A main factor for the increase is revenue in oncology, which is forecast to exceed the target of over JPY 600 billion by about JPY 300 billion to increase to JPY 900 billion or more. Along with the revenue increase, we also expect cost of sales and SG&A cost to increase as well, but we will continue efficient and effective spending. For core operating profit ratio before R&D expenditure, we will continue to aim for achieving our target of 40%. As the development of a pipeline is making steady progress, we will actively execute investments for sustainable growth. By aiming for cash allocation with a good balance with shareholder returns, we expect ROE and DOE to achieve the respective targets of 16% and 8% or higher.
The currency rate assumptions as of April 2023 for KPIs are JPY 130 against the US dollar and JPY 140 against the euro. Page 51 is the forecast of oncology revenue. With the revenue growth of ENHERTU and Dato-DXd exceeding the initial plan and the progress of three ADC development, oncology revenue in FY 2025 is estimated to be over JPY 900 billion. This graph is an image of the revenue expansion during the five-year business plan. For ENHERTU, we are envisioning sales expansion in the breast cancer market based on the DB-03 and DB-04 study results, accelerated studies to expand indications such as DB-09 and DB-11 to drive product sales and regulatory milestone payment, and sales milestone increase by product sales expansion exceeding initial plan to increase the revenue substantially.

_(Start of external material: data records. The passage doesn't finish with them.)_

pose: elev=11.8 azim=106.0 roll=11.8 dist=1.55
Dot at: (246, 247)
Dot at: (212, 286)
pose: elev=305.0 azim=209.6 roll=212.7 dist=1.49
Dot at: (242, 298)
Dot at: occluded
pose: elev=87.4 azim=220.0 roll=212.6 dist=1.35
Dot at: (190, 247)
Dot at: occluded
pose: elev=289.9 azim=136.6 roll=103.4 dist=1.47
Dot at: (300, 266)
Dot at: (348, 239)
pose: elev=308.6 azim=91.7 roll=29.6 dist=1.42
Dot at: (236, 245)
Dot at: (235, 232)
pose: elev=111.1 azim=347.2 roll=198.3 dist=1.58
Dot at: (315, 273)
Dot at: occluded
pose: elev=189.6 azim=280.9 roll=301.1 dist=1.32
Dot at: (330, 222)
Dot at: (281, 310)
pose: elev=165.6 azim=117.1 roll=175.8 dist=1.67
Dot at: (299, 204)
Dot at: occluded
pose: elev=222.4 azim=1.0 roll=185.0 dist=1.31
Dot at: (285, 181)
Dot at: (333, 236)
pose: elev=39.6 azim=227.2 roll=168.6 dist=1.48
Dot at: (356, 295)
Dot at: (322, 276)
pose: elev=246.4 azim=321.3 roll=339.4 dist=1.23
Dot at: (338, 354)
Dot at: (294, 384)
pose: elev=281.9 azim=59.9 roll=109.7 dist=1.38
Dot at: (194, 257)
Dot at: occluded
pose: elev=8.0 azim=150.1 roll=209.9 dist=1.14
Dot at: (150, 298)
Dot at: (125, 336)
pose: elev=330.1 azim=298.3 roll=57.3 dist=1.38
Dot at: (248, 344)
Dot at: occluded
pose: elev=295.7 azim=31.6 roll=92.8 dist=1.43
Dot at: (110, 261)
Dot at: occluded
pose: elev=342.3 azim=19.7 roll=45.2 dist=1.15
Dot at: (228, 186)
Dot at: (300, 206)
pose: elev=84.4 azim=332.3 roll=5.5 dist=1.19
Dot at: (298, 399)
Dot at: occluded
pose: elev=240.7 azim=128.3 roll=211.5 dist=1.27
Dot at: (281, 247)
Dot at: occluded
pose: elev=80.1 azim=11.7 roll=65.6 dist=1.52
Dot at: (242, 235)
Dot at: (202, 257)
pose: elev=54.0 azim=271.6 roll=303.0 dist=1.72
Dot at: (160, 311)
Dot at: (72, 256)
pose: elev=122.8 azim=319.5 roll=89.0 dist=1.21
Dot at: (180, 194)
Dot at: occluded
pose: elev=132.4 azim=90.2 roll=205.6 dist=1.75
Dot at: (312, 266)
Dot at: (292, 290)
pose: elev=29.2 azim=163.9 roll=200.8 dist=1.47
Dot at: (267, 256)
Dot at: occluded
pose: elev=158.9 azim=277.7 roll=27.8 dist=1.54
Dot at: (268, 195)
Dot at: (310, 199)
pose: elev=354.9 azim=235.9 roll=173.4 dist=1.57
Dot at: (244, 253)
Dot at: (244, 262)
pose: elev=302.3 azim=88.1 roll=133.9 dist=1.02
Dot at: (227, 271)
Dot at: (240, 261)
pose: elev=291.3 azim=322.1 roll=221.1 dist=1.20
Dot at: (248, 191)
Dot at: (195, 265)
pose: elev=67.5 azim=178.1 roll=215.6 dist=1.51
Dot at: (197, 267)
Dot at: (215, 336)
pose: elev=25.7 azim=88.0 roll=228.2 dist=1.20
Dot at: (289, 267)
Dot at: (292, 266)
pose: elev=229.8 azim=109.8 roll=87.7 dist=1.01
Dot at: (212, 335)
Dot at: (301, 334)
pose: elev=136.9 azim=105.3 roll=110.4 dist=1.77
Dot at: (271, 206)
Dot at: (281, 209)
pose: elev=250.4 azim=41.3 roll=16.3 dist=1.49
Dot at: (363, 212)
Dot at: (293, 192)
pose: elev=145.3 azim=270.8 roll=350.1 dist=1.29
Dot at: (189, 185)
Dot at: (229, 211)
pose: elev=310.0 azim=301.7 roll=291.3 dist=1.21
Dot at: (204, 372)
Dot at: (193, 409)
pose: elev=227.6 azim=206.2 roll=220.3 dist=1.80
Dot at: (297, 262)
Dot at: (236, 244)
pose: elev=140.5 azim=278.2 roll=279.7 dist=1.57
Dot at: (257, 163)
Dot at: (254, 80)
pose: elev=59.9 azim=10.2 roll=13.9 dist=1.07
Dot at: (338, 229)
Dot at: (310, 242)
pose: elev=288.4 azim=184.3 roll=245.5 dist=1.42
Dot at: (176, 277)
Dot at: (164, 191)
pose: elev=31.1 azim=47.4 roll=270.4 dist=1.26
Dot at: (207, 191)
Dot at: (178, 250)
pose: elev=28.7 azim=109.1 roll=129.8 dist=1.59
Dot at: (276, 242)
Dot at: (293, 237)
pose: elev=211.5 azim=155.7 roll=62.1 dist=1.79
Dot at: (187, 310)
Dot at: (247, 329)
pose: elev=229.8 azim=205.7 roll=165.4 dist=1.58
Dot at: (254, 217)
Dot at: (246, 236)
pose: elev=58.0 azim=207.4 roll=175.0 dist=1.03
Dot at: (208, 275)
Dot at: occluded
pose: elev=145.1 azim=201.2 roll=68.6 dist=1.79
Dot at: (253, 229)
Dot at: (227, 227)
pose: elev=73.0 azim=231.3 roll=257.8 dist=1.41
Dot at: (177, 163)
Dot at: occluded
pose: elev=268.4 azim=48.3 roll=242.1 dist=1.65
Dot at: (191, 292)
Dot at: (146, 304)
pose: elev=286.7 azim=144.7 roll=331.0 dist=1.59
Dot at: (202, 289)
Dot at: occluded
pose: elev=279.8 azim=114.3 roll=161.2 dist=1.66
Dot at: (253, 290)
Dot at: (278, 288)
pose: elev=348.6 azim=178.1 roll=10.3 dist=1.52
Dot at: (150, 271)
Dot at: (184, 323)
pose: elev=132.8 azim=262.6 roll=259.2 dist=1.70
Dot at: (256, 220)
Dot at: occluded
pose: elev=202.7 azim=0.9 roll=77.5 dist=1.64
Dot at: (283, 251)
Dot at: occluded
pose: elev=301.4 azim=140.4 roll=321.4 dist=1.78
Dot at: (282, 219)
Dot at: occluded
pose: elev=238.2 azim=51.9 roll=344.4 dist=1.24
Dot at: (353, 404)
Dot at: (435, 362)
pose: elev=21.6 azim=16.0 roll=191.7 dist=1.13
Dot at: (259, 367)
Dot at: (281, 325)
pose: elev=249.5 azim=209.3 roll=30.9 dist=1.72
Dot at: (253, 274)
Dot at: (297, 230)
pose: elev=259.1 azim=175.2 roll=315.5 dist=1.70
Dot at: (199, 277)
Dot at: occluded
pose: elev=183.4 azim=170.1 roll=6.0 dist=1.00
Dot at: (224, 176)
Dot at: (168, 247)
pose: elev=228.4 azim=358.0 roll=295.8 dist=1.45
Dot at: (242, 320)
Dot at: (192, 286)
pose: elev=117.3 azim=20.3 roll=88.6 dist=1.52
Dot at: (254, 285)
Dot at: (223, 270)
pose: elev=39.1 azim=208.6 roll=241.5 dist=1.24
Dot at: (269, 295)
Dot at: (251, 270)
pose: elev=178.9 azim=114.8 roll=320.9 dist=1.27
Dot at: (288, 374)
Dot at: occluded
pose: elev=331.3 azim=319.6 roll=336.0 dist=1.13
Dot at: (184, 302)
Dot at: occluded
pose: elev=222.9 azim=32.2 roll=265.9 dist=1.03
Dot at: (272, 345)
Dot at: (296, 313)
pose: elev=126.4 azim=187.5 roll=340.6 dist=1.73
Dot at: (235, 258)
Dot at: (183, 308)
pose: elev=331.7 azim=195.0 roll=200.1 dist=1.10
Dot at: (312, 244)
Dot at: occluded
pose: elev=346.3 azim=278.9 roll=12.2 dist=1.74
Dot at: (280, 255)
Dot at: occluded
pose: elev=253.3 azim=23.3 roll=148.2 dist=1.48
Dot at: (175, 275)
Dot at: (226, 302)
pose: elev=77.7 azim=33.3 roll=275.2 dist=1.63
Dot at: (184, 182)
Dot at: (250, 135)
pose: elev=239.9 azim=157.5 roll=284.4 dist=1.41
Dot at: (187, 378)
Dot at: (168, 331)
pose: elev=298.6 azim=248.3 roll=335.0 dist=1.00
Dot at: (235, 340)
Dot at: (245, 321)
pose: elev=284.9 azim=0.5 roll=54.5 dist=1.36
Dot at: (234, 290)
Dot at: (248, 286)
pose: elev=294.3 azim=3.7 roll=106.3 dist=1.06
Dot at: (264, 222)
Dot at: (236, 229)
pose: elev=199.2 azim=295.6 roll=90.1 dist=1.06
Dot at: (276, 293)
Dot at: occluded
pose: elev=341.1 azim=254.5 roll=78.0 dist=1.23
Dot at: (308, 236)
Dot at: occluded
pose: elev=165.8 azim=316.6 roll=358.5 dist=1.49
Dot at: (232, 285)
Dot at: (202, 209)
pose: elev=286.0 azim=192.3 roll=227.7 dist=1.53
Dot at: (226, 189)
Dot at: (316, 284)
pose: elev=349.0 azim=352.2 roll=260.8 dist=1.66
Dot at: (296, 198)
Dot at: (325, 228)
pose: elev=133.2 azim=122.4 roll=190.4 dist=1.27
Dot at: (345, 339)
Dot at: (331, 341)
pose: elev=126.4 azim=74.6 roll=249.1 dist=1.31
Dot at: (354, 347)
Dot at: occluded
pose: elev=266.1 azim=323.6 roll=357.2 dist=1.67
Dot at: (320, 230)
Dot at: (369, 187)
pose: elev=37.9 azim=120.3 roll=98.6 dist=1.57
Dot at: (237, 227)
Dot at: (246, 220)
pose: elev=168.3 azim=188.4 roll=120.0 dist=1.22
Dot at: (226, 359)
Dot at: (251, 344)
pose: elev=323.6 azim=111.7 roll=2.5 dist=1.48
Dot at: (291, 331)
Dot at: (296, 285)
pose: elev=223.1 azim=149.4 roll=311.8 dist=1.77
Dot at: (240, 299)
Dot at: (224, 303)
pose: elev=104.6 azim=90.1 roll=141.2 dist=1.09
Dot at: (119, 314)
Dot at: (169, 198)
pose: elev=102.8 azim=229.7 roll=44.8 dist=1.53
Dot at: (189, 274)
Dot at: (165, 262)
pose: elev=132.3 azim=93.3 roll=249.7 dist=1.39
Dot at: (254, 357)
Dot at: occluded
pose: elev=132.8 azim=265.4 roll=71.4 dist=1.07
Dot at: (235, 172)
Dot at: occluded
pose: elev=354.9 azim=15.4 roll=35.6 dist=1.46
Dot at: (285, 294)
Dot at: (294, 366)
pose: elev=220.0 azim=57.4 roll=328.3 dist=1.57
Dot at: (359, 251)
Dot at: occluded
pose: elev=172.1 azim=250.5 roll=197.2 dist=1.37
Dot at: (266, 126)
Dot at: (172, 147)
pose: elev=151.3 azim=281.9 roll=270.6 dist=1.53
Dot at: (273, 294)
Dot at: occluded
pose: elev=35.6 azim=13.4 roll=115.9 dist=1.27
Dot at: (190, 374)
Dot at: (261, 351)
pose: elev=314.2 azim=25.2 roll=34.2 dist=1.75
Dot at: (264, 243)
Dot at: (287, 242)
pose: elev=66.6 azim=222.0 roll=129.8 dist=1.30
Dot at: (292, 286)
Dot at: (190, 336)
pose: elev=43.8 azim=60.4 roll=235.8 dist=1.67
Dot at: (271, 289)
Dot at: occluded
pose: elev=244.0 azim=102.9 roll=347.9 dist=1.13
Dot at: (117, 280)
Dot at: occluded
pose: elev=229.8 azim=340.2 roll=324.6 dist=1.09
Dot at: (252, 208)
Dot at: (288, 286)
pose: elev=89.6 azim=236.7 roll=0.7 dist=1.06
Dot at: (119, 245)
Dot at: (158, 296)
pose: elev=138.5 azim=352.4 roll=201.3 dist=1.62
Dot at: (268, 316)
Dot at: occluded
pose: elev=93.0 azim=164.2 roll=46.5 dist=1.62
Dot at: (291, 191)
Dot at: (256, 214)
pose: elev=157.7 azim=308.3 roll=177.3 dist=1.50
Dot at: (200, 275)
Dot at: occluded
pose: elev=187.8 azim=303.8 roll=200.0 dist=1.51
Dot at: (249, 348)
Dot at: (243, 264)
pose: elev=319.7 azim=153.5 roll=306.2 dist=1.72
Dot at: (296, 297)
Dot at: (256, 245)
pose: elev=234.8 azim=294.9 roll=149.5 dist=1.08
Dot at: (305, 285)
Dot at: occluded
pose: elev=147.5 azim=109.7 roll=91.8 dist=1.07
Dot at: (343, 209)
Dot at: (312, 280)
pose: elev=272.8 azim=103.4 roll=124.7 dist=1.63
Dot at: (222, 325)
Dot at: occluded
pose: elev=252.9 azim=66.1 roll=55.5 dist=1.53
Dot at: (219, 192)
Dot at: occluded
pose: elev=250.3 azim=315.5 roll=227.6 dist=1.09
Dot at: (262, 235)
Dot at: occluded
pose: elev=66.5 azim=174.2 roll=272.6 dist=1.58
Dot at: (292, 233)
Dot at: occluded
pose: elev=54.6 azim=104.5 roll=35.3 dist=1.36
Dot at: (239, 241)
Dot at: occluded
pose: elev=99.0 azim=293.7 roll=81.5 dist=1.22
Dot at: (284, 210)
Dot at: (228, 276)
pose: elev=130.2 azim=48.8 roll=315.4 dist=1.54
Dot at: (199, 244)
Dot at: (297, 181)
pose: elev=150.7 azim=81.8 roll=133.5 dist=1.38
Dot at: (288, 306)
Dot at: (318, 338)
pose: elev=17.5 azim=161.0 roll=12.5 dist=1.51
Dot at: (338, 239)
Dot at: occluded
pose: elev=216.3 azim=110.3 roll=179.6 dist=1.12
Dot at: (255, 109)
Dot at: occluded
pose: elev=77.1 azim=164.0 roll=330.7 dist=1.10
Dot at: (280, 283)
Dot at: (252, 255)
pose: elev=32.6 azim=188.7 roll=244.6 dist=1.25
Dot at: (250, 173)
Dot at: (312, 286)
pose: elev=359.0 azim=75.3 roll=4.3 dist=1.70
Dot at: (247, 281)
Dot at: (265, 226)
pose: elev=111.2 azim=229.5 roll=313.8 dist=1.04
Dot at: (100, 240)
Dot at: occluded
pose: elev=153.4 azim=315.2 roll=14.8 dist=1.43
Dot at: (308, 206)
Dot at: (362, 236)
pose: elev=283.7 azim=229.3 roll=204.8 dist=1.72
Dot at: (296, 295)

As for Dato-DXd, we will aim for launch of the indication of NSCLC in the second line settings and beyond. Sales are expanding from broader target patients compared to the initial plan. With accelerated LCM driving sales expansion such as DL 08 and increased regulatory milestone revenue, we are expecting revenue to exceed the initial plan. Page 52 is about profit share increase for ENHERTU and Dato-DXd. The graph shows an image of profit share expansion during the 5-year business plan. Along with the growth of product sales of ENHERTU and Dato-DXd in countries and regions where we book our revenue, except for Japan, profit sharing with AstraZeneca based on the strategic alliance is expected to increase. SG&A expenses are estimated to go up.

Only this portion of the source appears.